Roundworm epidemiology

     The disease is cosmopolitan, spread everywhere except the poles and desert areas; is considered that approximately one billion people are infected with roundworms. The definitive hosts and the unique source of infection is the man, the worm being specifically a human parasite.

     The clinical picture varies depending on the stage and intensity of infection and the host reactivity to parasite attack. Incubation is 60-70 days.

     The events vary in relation to the number of parasites (100, commonly severe clinical events), but also with their location (especially in cases of extra intestinal disease). Such events can meet the location in lung, liver, but the general roundworm symptoms (so-called "vermin syndrome"), evidenced by fatigue, headache, fatigue, low grade fever, loss of appetite, impaired general condition. Complications of the disease can be intestinal (under occlusions, occlusions), by engaging in the digestive annexes tube or in the peritoneal cavity, or extra intestinal, roundworms can enter the trachea, bronchi, in the Eustachian tube, and in rare cases, quoted in literature in the pulmonary artery, right ventricle, nasal sinuses.
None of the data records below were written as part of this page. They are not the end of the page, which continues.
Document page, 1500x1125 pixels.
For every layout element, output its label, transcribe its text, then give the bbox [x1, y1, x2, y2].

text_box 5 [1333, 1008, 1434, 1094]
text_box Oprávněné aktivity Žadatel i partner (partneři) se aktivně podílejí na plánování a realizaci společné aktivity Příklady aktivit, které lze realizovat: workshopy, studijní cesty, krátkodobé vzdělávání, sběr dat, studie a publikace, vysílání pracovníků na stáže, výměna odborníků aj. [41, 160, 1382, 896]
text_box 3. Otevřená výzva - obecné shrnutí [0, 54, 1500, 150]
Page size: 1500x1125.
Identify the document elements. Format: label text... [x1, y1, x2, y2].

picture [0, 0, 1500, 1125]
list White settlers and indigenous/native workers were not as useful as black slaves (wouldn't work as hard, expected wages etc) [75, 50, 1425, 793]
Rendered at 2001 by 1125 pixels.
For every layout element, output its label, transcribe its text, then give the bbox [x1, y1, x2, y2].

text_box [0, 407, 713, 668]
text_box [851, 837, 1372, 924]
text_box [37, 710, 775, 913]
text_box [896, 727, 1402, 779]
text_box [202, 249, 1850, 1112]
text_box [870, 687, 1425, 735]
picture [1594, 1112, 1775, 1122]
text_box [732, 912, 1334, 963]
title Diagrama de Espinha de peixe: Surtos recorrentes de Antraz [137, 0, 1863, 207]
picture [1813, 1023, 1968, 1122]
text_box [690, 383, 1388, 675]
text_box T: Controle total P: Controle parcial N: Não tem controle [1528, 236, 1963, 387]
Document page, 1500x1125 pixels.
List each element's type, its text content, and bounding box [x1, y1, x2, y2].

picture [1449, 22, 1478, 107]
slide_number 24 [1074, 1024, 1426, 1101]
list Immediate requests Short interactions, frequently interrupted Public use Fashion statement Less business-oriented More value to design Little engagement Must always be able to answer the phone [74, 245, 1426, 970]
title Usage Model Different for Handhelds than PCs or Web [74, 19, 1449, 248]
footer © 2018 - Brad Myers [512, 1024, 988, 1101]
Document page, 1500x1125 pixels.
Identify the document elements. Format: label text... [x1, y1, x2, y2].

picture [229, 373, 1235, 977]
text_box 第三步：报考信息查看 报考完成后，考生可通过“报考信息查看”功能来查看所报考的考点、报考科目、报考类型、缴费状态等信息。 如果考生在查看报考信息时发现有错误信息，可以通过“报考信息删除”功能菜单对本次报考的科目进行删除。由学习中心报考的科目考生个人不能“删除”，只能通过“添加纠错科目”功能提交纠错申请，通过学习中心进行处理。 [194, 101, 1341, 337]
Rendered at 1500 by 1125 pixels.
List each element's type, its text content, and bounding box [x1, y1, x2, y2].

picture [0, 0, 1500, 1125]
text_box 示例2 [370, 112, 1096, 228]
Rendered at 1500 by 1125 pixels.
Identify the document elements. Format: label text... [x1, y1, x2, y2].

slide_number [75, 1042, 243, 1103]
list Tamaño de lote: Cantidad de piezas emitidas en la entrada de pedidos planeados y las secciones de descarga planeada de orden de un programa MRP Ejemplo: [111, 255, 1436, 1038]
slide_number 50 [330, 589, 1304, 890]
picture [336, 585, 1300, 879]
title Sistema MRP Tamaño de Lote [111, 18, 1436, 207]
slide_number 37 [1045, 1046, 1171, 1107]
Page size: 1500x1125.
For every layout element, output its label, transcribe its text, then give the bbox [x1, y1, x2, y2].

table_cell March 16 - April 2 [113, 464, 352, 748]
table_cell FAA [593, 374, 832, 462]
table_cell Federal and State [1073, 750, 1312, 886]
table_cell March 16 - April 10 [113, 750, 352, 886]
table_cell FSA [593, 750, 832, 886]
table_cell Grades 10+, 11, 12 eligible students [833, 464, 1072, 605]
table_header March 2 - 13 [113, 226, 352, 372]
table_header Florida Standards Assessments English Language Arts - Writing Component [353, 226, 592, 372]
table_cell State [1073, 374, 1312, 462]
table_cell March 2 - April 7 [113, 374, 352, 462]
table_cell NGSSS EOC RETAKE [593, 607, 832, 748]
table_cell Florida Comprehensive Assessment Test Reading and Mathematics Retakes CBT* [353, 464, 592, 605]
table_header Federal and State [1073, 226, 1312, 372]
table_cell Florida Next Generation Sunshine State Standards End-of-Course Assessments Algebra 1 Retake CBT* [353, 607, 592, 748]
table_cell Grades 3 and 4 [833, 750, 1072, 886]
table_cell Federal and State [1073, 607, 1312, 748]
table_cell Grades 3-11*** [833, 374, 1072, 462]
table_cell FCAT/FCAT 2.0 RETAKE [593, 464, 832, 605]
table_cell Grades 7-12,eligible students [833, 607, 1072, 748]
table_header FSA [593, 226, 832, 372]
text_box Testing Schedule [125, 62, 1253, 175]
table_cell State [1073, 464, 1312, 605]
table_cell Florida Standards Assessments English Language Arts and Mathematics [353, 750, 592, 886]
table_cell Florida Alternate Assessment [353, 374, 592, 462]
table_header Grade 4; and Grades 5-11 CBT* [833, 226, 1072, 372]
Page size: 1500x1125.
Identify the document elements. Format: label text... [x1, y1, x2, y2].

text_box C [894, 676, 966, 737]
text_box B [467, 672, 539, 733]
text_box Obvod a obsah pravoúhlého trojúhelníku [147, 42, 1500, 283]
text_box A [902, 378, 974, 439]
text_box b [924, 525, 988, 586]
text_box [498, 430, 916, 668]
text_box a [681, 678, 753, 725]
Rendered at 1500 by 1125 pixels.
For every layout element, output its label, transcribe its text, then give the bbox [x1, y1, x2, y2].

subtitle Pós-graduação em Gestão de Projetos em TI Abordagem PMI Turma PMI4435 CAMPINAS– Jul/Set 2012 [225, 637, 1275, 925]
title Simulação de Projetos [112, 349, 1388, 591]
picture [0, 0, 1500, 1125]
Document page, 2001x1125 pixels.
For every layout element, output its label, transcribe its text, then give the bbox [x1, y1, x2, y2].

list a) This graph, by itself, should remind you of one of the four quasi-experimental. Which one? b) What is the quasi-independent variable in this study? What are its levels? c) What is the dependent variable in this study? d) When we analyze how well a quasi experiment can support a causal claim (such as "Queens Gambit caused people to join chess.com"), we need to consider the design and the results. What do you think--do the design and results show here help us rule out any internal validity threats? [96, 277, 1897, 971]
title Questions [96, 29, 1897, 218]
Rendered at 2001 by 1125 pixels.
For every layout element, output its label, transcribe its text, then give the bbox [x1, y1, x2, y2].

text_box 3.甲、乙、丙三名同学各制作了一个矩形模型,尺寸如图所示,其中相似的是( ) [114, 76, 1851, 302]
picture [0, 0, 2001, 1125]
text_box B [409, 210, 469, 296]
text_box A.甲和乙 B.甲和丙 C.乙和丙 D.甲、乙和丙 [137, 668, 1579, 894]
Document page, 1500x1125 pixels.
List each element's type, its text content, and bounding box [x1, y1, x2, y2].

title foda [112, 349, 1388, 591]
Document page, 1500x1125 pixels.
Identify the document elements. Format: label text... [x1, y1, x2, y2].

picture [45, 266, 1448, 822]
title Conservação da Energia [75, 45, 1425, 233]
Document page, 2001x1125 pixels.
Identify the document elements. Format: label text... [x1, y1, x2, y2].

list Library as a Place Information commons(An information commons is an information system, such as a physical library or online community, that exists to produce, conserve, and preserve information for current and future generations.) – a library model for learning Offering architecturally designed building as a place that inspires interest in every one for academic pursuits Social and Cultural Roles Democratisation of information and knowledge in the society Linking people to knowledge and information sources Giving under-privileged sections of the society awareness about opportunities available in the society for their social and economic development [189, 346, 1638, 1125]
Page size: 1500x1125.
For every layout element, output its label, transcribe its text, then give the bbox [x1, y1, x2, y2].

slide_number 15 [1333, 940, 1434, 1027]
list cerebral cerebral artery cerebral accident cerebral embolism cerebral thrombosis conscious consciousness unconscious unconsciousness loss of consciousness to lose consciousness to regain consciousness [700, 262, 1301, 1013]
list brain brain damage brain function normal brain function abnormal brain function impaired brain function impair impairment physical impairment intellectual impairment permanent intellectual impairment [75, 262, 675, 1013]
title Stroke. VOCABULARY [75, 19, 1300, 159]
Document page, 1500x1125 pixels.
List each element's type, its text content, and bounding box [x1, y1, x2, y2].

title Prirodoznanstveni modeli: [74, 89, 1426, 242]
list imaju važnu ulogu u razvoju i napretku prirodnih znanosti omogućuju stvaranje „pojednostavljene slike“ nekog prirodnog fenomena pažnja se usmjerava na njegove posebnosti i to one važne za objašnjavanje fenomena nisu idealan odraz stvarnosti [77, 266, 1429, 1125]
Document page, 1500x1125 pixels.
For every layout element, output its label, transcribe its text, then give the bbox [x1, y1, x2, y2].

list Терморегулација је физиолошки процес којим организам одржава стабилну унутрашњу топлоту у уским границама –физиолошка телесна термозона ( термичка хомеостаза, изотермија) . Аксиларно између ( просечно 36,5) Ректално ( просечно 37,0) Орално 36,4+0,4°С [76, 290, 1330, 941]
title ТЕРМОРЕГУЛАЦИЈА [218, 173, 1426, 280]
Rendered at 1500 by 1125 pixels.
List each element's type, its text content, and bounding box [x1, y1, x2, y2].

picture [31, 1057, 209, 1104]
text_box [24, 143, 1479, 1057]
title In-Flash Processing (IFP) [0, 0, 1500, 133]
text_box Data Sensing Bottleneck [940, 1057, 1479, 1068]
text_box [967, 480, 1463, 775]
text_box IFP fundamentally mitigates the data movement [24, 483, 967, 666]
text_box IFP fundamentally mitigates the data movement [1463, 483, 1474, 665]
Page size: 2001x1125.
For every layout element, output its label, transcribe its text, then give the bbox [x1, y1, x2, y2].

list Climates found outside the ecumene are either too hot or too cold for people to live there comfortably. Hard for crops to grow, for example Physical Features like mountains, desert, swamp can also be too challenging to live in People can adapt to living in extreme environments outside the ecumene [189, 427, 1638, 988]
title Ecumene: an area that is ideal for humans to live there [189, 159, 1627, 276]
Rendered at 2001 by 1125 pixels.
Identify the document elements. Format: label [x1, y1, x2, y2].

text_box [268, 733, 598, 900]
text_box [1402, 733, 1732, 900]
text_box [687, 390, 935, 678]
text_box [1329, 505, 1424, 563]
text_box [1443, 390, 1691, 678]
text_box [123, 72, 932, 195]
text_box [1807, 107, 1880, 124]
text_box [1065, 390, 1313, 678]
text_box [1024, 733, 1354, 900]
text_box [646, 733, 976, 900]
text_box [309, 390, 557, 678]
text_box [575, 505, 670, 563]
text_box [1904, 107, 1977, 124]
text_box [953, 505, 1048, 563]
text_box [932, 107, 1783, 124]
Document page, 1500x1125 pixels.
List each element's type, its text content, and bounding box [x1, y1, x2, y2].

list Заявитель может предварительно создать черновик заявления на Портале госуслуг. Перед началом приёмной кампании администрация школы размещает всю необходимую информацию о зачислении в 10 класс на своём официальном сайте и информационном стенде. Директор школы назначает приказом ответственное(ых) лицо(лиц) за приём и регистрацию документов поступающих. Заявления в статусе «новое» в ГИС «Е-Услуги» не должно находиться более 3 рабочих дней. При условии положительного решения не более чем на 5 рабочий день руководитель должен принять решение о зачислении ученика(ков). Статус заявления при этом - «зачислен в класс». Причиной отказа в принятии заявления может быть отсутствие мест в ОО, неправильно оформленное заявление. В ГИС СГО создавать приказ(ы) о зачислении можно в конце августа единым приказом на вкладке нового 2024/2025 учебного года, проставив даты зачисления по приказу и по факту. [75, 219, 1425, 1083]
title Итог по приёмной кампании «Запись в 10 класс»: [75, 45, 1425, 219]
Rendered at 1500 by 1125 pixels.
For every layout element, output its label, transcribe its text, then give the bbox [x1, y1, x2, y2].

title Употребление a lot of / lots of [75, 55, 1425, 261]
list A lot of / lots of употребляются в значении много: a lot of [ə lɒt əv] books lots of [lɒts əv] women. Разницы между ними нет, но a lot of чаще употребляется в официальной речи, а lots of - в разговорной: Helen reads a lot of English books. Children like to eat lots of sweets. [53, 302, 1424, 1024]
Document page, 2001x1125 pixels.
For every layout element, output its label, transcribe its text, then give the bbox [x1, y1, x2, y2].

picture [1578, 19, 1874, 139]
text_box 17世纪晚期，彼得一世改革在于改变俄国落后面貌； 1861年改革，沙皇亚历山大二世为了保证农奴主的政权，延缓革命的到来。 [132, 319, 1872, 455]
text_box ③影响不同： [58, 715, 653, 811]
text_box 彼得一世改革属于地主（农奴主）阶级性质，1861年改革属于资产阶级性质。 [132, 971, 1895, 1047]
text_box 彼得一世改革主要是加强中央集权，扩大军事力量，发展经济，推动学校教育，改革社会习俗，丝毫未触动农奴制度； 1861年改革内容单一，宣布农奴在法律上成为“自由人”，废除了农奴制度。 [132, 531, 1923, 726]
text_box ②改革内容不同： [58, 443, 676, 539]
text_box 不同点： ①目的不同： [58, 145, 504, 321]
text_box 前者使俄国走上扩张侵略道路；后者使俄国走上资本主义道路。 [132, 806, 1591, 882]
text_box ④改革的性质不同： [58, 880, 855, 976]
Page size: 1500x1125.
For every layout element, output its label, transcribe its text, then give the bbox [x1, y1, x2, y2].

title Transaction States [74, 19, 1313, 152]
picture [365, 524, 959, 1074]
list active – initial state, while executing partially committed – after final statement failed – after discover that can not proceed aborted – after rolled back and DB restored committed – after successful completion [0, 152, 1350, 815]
     Roundworm allergen exposure may cause hypersensitivity reactions, manifested by urticarial rash, abdominal pain, conjunctivitis, edema face.

     The diagnosis is made by the method of Willis-Hung: 1-2 g homogenized feces with saturated NaCl solution. Apply to surface a plate solution. After 30 minutes, slide with a forceps, is placed on a slide and examined with targets 10 and 40. Pathogenic treatment with corticosteroids is used for hypersensitivity reactions.

     The prophylaxis of the infection is through prevention measures of general order and through specific measures, in countries with high levels of sanitation even mass chemotherapy is recommended (specific treatment with albendazole in a single dose at 4 to 6 months).

     Adult roundworms live in the lumen of small intestine of the host. Female deposits here its numerous eggs. In the absence of male, female lays unfertilized eggs, which have a non infesting capacity. Eggs resulting from sexual reproduction containing a single egg cell, undivided (are unicellular). They have a durable protective coating. They are eliminated with feces by the host in the environment. Are very resistant to external environment and can remain viable in soil for more than a year. They are not infesting when they are ingested in the non fertilized stage. When encountered favorable conditions (wet ground, shaded, ambient temperature of 22-24 degrees C), the egg cell which they contain starts to divide, and the eggs become infected within a period which can vary from 18 days to three weeks.

     The embryonated roundworm eggs contaminate soil, water and plants that have come into contact. They can be ingested by humans or animals once with them (through consumption of contaminated water, unwashed fruits and vegetables, dirty hands).

     Once the roundworms reach the small intestine, the embryonated eggs hatch, releasing larvae, that invade the intestinal mucosa and reaches, via portal and lymphatic circulation, in the liver. Here they suffer a first cycle of larval maturation, lasting four days. Then, via the systemic circulation, reach the lungs. Follows a cycle of larval maturation, a period of 10-14 days, after which the larvae pass through the alveolar wall and climbs up the tree trachea bronchitis in pharynx, where they are swallowed. Arriving back in the small intestine, the larvae are developing in adult worms and the cycle repeats.

     Once ingested, the infected roundworm eggs need 2-3 months to develop to adult stage worms, in which the female deposits her eggs in her first series. The life of an adult worm is 1-2 years.